Wow, never noticed the Act II mistake! That's big, it's certainly not a mistake on the writers part, because the piece that plays isn't even from the 2nd scene as to be easily confused, but from the 4th, final scene. And not having acts segment the story was a big deal for Wagner, so I'm too guessing it's intentional. Very cool, it does put David in a different light at the end. Hinting at just how faulty he is getting.

Necronomicon II

 8) 8) 8)
My pleasure.
Yeah one needn't agree with it all, but we need more substantive film discourse, and less cinema sins et al.  :D ;D

Still Collating...

Agreed there!  :laugh:

Yeah, these two prequels are not perfect but at least the deeper themes give it more layers that move people to make such passionate analyses. And I love seeing that, finding out that there is more to a movie than meets the eye.That's how my appreciation for Alien 3 grew over time. We can have fun movies and we can have even the rare phenomena of a movie that's actually logical without characters making the worst decisions, but just as well I like when a movie has a deeper theme, a poetic undertone which is the biggest thing that saves the prequels for me.

Necronomicon II

Necronomicon II

#173
I vote that the majority of the cast in the next one be a small team of androids because WY figured that they would get the job done (plus it'll be different). ;D

PsyKore

PsyKore

#174
Quote from: Necronomicon II on Feb 02, 2019, 02:18:18 PM
As important as the idea of David's godlike view of himself, is the revelation of his imperfection. Just as he mistakenly attributes Ozymandias to Byron instead of Shelley, so in his last line he requests "Richard Wagner, Das Rheingold, Act II; 'The Entry of the Gods into Walhalla'." Rheingold is one single act. I haven't seen this pointed out anywhere, but the writers certainly knew it (note, writer John Logan is an accomplished playwright). It's the final irony of David's monstrous hubris, as he goes off to freeze his regurgitated face-hugger embryos."

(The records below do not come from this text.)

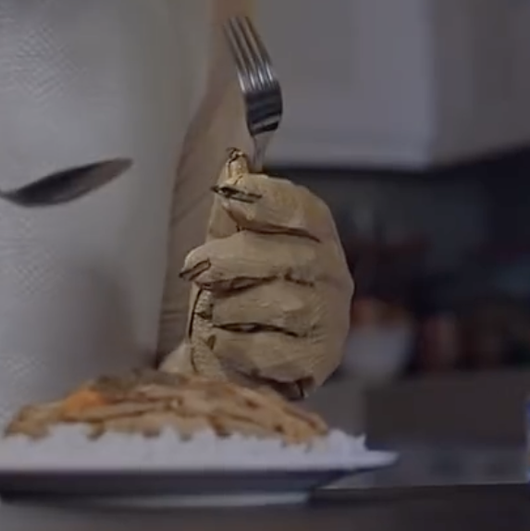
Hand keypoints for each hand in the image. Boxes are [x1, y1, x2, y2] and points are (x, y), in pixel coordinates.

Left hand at [172, 151, 351, 396]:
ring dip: (231, 307)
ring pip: (276, 302)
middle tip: (196, 269)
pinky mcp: (317, 362)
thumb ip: (231, 210)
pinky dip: (234, 344)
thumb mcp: (226, 247)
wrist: (232, 368)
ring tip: (219, 313)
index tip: (229, 196)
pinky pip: (267, 348)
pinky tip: (227, 342)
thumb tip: (234, 162)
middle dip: (229, 260)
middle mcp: (333, 274)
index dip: (267, 199)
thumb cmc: (235, 298)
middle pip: (283, 254)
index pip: (303, 209)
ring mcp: (330, 320)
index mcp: (316, 236)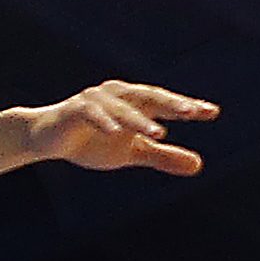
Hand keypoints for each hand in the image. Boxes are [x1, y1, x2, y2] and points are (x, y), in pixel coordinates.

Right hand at [18, 84, 215, 177]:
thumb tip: (199, 165)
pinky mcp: (75, 109)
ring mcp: (97, 99)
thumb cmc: (93, 141)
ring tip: (159, 134)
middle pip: (150, 97)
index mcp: (135, 102)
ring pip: (123, 107)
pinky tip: (116, 133)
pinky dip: (105, 122)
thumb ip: (163, 156)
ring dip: (140, 120)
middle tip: (193, 112)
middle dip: (171, 104)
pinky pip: (92, 113)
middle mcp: (119, 94)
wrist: (47, 139)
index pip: (166, 103)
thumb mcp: (132, 152)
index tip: (212, 112)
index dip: (188, 107)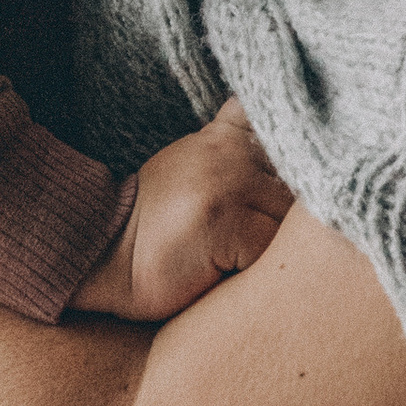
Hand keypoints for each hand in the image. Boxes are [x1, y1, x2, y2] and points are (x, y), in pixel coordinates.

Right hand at [67, 101, 294, 321]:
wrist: (102, 256)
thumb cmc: (153, 224)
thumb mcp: (191, 164)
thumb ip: (233, 145)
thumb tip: (293, 146)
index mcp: (226, 137)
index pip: (289, 134)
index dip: (304, 162)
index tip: (303, 180)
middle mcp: (232, 154)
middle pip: (300, 191)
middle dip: (288, 223)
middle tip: (249, 242)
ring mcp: (229, 186)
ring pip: (289, 225)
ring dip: (272, 250)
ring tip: (231, 258)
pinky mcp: (227, 224)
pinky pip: (270, 253)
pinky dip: (253, 271)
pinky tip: (218, 271)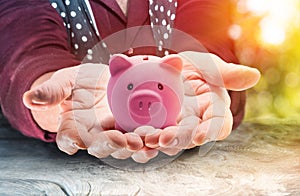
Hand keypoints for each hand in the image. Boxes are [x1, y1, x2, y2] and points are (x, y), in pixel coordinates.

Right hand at [23, 64, 142, 156]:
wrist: (97, 82)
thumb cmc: (77, 84)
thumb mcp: (64, 82)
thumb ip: (52, 91)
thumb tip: (30, 98)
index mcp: (74, 128)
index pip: (70, 140)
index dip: (72, 142)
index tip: (78, 141)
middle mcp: (96, 136)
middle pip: (103, 147)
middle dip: (114, 146)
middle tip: (127, 141)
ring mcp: (116, 133)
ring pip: (126, 145)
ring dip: (137, 145)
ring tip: (149, 138)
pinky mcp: (133, 127)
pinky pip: (143, 135)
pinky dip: (152, 136)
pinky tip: (162, 132)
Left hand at [139, 51, 260, 154]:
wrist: (169, 69)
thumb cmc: (194, 67)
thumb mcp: (208, 64)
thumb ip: (226, 72)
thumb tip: (254, 75)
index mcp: (214, 110)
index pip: (218, 125)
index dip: (210, 132)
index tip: (199, 136)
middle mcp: (196, 123)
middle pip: (191, 137)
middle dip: (179, 139)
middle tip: (164, 138)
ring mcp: (176, 127)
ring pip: (170, 140)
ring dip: (158, 141)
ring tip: (146, 138)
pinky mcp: (157, 126)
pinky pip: (152, 134)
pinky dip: (143, 137)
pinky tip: (133, 135)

Yeah, this was a nice touch. I think this was counted as a "goof" by imdb. :laugh:

Necronomicon II

Necronomicon II

#175
 :D Christ...


It retroactively makes David's 36 hours line (not in the script btw, Fass ad libbed) in Prometheus foreshadowing for his loopy programming as well. You're welcome.  ;D

Still Collating...

Ooooo that's a nice one!  :o

As for having an all android cast, I'd love to see that in a movie. The problem is that it then begs the question of why don't WY send an all android team out more often in the later movies? Don't know if it would work as a prequel, but as of happening after A3, why not? To regulate the concern of why the original trilogy doesn't have teams of androids, it can easily be explained that it is due to cost, laws or (if we go the prequel rout) that the last time that happened it went so catastrophically bad that WY will never try and do it again.

Necronomicon II

I'd put it down to "older models" being screwy and cultish in regard to crushing on David ha. That could be the story, android cult doing weird sex stuff to engineers, WY humans get thrown into the mix at some point, writes itself.   8)

The Old One

The Old One

#178
Quote from: Necronomicon II on Feb 04, 2019, 01:55:02 PM
Writes itself.   8)

That's not always a good thing, while I think some of your ideas are very creative and in the context of Covenant I enjoy David as the creator- I'm not too keen on the idea that he's responsible for everything the crew of the Nostromo finds on LV-426, or HR Giger-ish structures on another world; that's way way too much. 

First Blood

I think both are kinda shite honestly. But if I were to choose, it would be Covenant. Better characters, and it captures the look and feel of the original film.